**WORK INSTRUCTION:**
Include the line with "but not consistently referred to an Assistant" and every line before it in the entries below, echoed exactly, but not the pictures.

**DATASET RECORDS:**
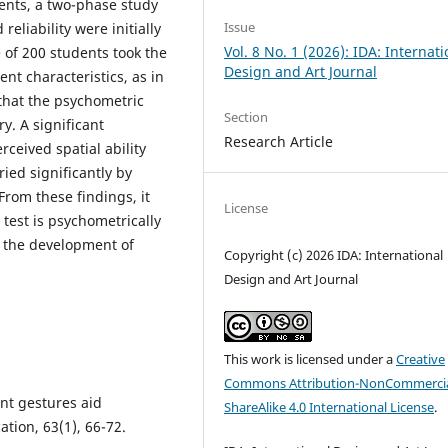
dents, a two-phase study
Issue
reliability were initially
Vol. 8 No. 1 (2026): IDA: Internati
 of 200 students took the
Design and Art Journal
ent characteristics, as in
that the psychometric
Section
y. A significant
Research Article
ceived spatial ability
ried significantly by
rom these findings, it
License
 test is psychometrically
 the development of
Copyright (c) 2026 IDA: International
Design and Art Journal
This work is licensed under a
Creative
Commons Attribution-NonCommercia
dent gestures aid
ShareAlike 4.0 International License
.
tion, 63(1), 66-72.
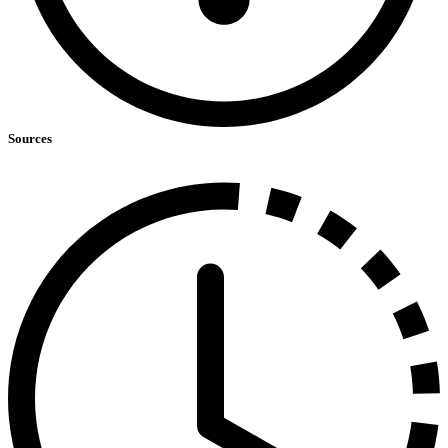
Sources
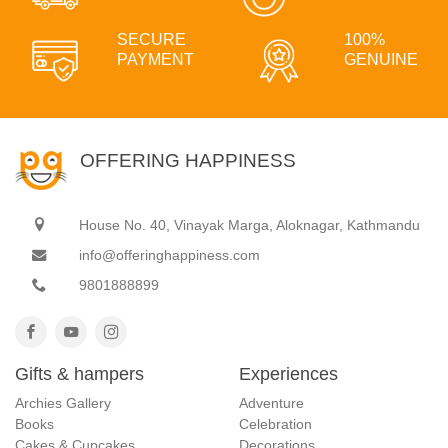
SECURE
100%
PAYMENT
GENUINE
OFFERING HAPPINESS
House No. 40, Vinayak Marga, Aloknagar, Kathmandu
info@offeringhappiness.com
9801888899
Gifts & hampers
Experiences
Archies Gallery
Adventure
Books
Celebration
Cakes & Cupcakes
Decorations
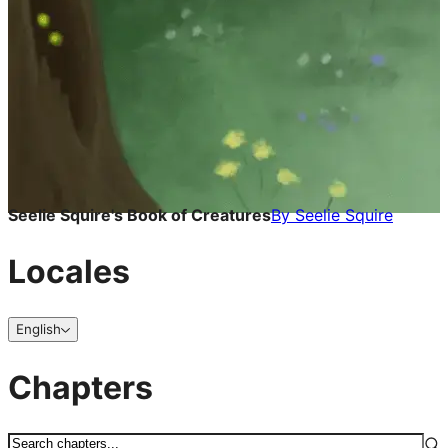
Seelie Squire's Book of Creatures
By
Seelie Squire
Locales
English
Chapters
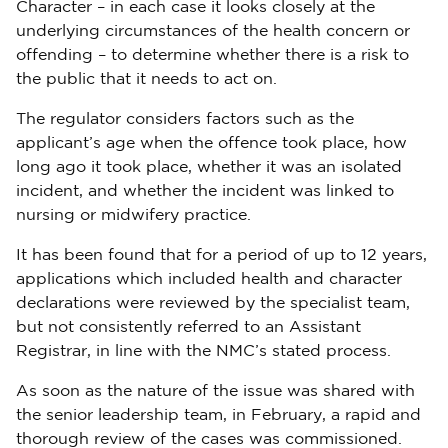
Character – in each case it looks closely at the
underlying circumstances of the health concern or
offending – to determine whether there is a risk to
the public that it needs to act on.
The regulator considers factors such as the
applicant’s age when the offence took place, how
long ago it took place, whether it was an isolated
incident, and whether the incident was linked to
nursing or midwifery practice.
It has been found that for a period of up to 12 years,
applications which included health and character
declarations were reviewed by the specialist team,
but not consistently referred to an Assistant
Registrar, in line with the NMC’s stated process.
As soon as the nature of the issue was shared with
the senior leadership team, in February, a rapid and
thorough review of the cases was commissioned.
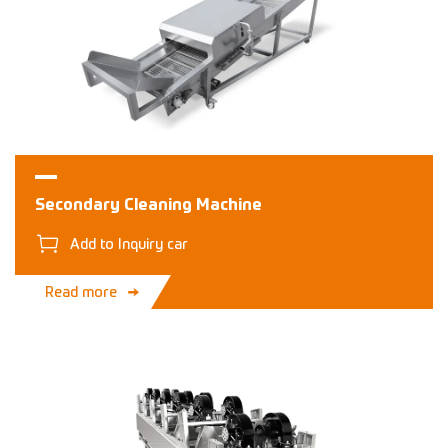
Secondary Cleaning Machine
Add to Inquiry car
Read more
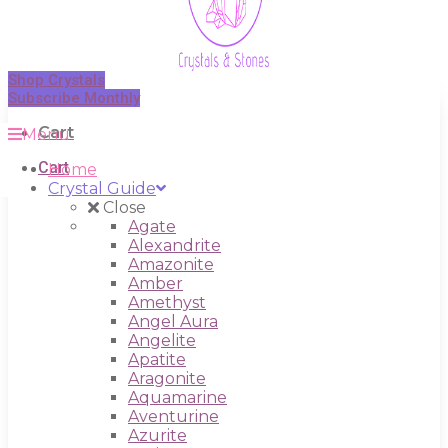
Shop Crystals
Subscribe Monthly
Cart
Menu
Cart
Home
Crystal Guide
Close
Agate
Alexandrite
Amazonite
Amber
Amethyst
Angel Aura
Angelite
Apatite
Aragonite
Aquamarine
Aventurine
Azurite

**RESPONSE TO THIS EXERCISE:**
dents, a two-phase study
Issue
reliability were initially
Vol. 8 No. 1 (2026): IDA: Internati
 of 200 students took the
Design and Art Journal
ent characteristics, as in
that the psychometric
Section
y. A significant
Research Article
ceived spatial ability
ried significantly by
rom these findings, it
License
 test is psychometrically
 the development of
Copyright (c) 2026 IDA: International
Design and Art Journal
This work is licensed under a
Creative
Commons Attribution-NonCommercia
dent gestures aid
ShareAlike 4.0 International License
.
tion, 63(1), 66-72.
Sources
SECURE
100%
PAYMENT
GENUINE
OFFERING HAPPINESS
House No. 40, Vinayak Marga, Aloknagar, Kathmandu
info@offeringhappiness.com
9801888899
Gifts & hampers
Experiences
Archies Gallery
Adventure
Books
Celebration
Cakes & Cupcakes
Decorations
Seelie Squire's Book of Creatures
By
Seelie Squire
Locales
English
Chapters
Character – in each case it looks closely at the
underlying circumstances of the health concern or
offending – to determine whether there is a risk to
the public that it needs to act on.
The regulator considers factors such as the
applicant’s age when the offence took place, how
long ago it took place, whether it was an isolated
incident, and whether the incident was linked to
nursing or midwifery practice.
It has been found that for a period of up to 12 years,
applications which included health and character
declarations were reviewed by the specialist team,
but not consistently referred to an Assistant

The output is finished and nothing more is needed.